Lance Armstrong a fallen hero...

Yesterday, I saw the news that the United States Anti-Doping Agency (USADA) released its 200 page report alleging that Lance Armstrong not only had doped, but had also masterminded a complex doping ring that included many of his teammates at US Postal Service and later Discovery Channel team.  You can read all 200 pages of it here... (I did last night, for hours..)  Many former teammates, friends, and trainers are now testifying against him.
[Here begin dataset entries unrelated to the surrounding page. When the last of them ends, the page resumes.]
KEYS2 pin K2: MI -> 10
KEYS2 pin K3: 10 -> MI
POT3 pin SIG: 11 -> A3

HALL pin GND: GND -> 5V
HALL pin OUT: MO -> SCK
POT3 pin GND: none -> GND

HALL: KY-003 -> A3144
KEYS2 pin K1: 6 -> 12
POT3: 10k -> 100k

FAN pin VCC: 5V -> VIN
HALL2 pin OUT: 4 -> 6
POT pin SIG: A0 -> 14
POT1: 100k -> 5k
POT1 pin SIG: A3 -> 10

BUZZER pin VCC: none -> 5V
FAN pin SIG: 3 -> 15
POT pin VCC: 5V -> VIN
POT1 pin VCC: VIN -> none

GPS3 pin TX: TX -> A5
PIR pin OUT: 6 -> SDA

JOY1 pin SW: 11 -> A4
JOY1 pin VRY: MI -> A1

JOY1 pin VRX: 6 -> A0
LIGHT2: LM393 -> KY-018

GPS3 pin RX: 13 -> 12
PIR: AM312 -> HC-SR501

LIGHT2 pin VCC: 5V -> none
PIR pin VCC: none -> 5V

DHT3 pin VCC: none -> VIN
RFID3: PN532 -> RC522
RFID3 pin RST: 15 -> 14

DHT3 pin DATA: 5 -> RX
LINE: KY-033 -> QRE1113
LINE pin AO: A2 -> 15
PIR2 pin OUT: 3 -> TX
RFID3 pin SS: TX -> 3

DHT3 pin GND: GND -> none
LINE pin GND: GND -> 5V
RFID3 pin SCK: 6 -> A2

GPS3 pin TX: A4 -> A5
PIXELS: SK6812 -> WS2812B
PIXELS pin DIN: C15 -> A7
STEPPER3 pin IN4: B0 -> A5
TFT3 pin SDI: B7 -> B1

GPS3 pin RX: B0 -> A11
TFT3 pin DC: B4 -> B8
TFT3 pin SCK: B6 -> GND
This story has affected me more than I thought.  For me cycling was a respite for a rough life at home.  It was also my main transportation throughout my teens and most of the time I was in college.  I have logged thousands of miles on my Raleigh and Giant bikes.  When my Giant road bike was stolen three years ago, I felt as I lost a body part.  Cycling is a sport that I have always followed, and have always been a huge fan of Lance Armstrong.  I distinctly remember vehemently defending him in 2003 against the allegations of cheating by my then French girlfriend Karine.  I was a big stubborn asshole about it.  I wanted so badly to believe in his inspiring story of conquering testicular cancer and then making a big come back.

A year earlier in 2002 I had a testicular cancer scare (and another in 2009, 2011) from a cyst that occasionally grows.  Being the information junkie that I am, in no time, I came across Lance Armstrong's book "Its not about the bike".  I loved it.  It chronicles his illness with testicular cancer and his subsequent comeback to cycling.  I liked his hard work ethic and kick some ass mentality.  I sought to emulate that in my academic and athletic life.  Needless to say he is a big hero to me.

My first love was cycling, I wanted to be a pro mountain bike racer at one point.  At another I had a dream of being a pro bike mechanic.  In college I joined the crew team, another sport requiring inhuman endurance.  Later in medical school I learned that I had an enlarged heart (hypertrophic cardiomyopathy for you medical nerds) likely as a result of my long term cycling and rowing in college.   Rowers and cyclists are known for having huge hearts and low heart rates (mine frequently sets off EKG machines as it beats below 60bpm at rest).  Lance Armstrong's heart is so efficient that he is around 34 bpm!

Since college I have always had high hematocrits, frequently over 50.  In fact if I were to compete in the Tour de France nowadays, I would be disqualified because my hematocrits are too high.  I have always ranged between 49 and 55.  I had 2 different doctors ask whether I had ever doped or taken EPO when I was in college (I have not).  Consequently, when rumors started to abound surrounding Lance Armstrong having abnormally high hematocrits, I assumed he was innocent and just had naturally high levels like me.

As it turns out, it seems that Lance Armstrong has likely been using performance enhancing drugs for a long time now.  Allegations include cortisone, testosterone, HGH, EPO, and blood doping.  His doctors have all been named and it seems that they had a carefully designed program to keep his hematocrits high while evading detection.  (I will spare everyone the technical details, but if you are interested, contact me, it is fascinating!)

It is with great sadness that I see my hero fall.  One of the greatest stories in sports seems likely a fraud.  When I look back at it, there was one thing that bothered me... In his book, he describes his tumors in detail...  A large one on his testicle, 13 in his lungs, abdomen, and 2 in his brain.  How the hell does a cyclist not notice that?  The second thing that bothered later (after Medical school) was whether he had been taking something that would have increased the growth and spread of his cancer such as testosterone or HGH.   Especially, for someone in tune with his body to have caught it at such a late stage.  Hormones and cancer go hand in hand, especially cancers of the reproductive tract. 

I feel like I knew all along that his story was improbable, yet we all wanted to believe him.  Such a great human feat!  I think it is just a matter of time now for everything to come out.  Until then, I am mourning the loss of my sports hero.